Armand Abécassis présente Judas comme un homme intransigeant et passionné qui attend tout de Jésus, qu’il libère son peuple spirituellement et politiquement et qu’il accomplisse le royaume de Dieu sur la terre. L’apôtre espère pouvoir assister au triomphe final de Jésus et accepte mal le discours pacifiste, purement spirituel de Jésus, affirmant que son royaume n’est pas de ce monde.

Judas doute que l’amour et le pardon suffisent à chasser les Romains. Il souhaite ardemment que son maître, son rabbi bien-aimé, révèle au monde sa véritable nature. Or Judas voit Jésus se retirer sur le Mont des Oliviers, comme si le courage lui manquait, alors même que le peuple l’a accueilli à Jérusalem dans l’enthousiasme et qu’il est prêt de réussir sa mission.
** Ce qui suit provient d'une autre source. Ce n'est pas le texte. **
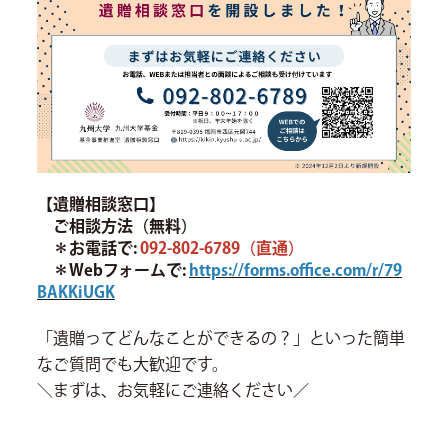
【遺贈相談窓口】
ご相談方法（無料）
＊
お電話で
:
092-802-6789（直通）
＊
Webフォームで
:
https://forms.office.com/r/79
BAKKiUGK
「遺贈ってどんなことができるの？」といった簡単
なご質問でも大歓迎です。
＼まずは、お気軽にご連絡ください／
A-t-il voulu, en conduisant Jésus au face à face final avec les grands prêtres, le pousser à faire éclater sa force messianique et hâter la reconnaissance de Jésus par son peuple ? Il n’imagine pas qu’il a précipité Jésus dans un combat perdu d’avance. Il a échoué, estime Armand Abécassis, qui souligne que Jésus a pris sa part de l’échec.

En s’acharnant sur Judas et en concentrant sur lui la traîtrise et l’amour de l’argent, Armand Abécassis rappelle que Jean a fait porter au peuple juif la terrible accusation de déicide. « Comment peut-on attribuer à Judas tant d’ignominie ? » se demande-t-il. Pour lui, les auteurs des Evangiles étaient des témoins de leur foi nouvelle, peu soucieux des faits historiques et hostiles envers les juifs qui ne voulaient pas se convertir à leur nouvelle religion. L’antisémitisme des premiers chrétiens a été perpétué jusqu’à aujourd’hui.
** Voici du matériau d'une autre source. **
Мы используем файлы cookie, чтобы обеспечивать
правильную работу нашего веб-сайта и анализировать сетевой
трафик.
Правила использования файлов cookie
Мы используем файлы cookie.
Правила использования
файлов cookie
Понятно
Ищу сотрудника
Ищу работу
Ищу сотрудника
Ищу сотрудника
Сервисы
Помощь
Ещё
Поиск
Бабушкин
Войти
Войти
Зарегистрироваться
« Le christianisme a fait du silence et de la mort de Jésus la condition incontournable du salut de l’humanité. » Dès lors, conclut Armand Abécassis, Judas ne pouvait être que traître, et sa traîtrise devenait nécessaire à ce salut universel. Fallait-il en faire payer le prix fort à tout un peuple pendant deux mille ans ?

L’analyse d’Armand Abécassis souligne l’urgence qu’ la judaïté de Jésus trop longtemps escamotée.

§Armand Abécassis, Judas et Jésus, une liaison dangereuse, éd. 1, 266 pages, 2001.